TASK 1:
Decide whether each statement below agrees with the Grip Case Inc. passage, answering yes or no and quoting the words from the passage that settle it. (a) Miriam and Ben planned to compete directly against Samsonite. (b) The second phase of their venture would include preparing a detailed investment proposal. (c) Private brands make up the larger segment of the Canadian retail market for attaché cases.
TASK 2:
Write the next part of the Grip Case Inc. passage, picking up after its final sentence.

EXERCISE PASSAGE:
####################

Question

In April 2013, Miriam and Ben Friedman were thinking about starting their own business, Grip Case Inc. Their objective was to produce and market inexpensive attaché cases. It was not their intention to compete directly against expensive cases produced by such companies as Samsonite, Hartmann, Zero Halliburton, or Atlantic. Miriam and Ben felt that if their company produced an inexpensive case (retailing at about $50), they would sell at least 15,000 units during the first year of operation. Of course, to launch Grip Case Inc., they would need to borrow from various lending institutions.
Miriam and Ben intended to approach their venture in three phases. The first phase would be a detailed feasibility study, including legal work for patent registration and additional work on the product design. The second phase would involve the preparation of a detailed investment proposal to seek the financing for the purchase of the capital assets, the working capital requirements, and operating funds needed to market the products effectively. The third phase would be implementation through production and commercialization.
Attaché cases are marketed under private brands or manufacturers’ brands. Private brands account for a smaller segment of the Canadian retail market. Most often, private brand cases are manufactured for retail outlets, such as The Bay, Sears, and Wal-Mart. Manufacturers’ brand names include Hartmann, Samsonite, Atlantic, SOLO, and Stebco.

####################

Source data:
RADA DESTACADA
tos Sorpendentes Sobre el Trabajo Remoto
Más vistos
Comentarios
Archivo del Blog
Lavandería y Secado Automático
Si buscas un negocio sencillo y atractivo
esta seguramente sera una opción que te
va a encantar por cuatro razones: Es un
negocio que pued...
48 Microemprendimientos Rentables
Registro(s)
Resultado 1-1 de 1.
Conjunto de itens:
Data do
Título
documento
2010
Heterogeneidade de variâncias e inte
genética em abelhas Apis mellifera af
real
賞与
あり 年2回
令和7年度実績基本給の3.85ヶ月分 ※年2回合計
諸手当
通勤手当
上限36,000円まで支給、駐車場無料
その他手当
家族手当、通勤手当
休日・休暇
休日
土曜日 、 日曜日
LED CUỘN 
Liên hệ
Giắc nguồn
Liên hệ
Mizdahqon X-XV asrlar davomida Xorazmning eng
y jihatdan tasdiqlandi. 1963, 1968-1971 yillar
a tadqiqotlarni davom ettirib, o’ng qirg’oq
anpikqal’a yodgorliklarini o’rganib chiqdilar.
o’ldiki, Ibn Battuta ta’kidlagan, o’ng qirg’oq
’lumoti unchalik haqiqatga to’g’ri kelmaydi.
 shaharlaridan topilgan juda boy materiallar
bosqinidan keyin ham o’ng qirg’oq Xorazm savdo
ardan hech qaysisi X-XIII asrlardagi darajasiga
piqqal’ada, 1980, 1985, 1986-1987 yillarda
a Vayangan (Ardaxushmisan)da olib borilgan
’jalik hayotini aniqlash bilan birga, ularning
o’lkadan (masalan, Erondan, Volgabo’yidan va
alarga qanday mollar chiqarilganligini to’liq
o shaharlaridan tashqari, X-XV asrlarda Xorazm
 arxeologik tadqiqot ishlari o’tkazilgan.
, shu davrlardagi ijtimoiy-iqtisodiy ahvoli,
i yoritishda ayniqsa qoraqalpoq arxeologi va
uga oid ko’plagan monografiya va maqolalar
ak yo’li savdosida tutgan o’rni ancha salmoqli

####################

ANSWER SPACE 1:
(a) No: "It was not their intention to compete directly against expensive cases produced by such companies as Samsonite, Hartmann, Zero Halliburton, or Atlantic."
(b) Yes: "The second phase would involve the preparation of a detailed investment proposal"
(c) No: "Private brands account for a smaller segment of the Canadian retail market."

ANSWER SPACE 2:
After examining dozens of different types of cases, Miriam and Ben found that the four most important parts of the product for consumers are construction, convenience, interior, and exterior. The quality of construction of a case depends on its frame, hinges, handle, feet, latches, and locks. Convenience is determined by what the case offers, such as files and pockets. Miriam and Ben found that cases are available with a wide variety of files and pockets. How the interior of a case is divided also interests buyers. Things that buyers look for are lining, stability, and file compartments. Some attaché cases have pockets for business cards, a calculator, airline tickets, and parking-lot receipts. The exterior comes in different qualities of materials. This factor significantly affects the retail sales price. Cases are made of leather, vinyl, or moulded plastic. Good-quality leather cases are the most expensive, with prices between $250 and $800. Vinyl cases are priced between $75 and $250. The cheapest moulded-plastic case sells for about $70.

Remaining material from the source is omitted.